Work item: Your copy of the entries must be exact, and it must not include the pictures.

Input records:
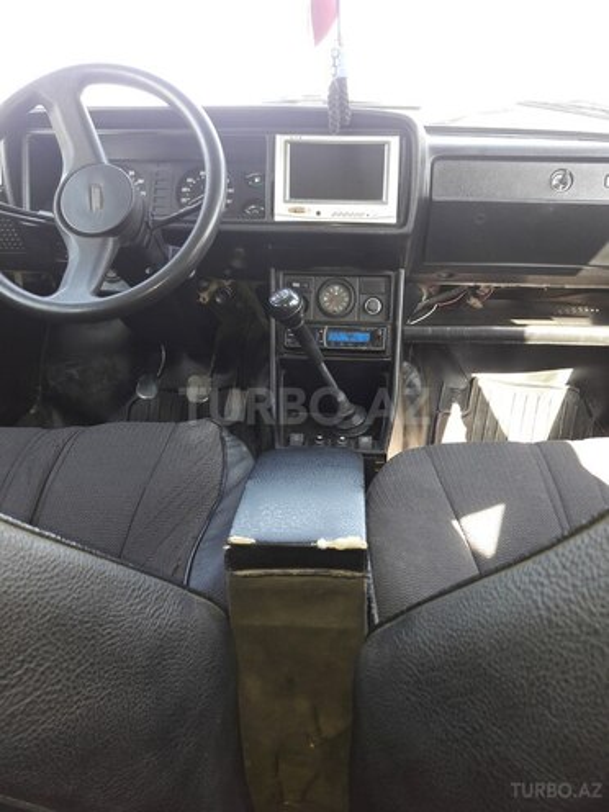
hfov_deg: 49.7
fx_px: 657
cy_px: 406
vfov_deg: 63.4
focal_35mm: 28
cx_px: 304
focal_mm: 3.7
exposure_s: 1/33
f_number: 1.9
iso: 50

Output:
hfov_deg: 49.7
fx_px: 657
cy_px: 406
vfov_deg: 63.4
focal_35mm: 28
cx_px: 304
focal_mm: 3.7
exposure_s: 1/33
f_number: 1.9
iso: 50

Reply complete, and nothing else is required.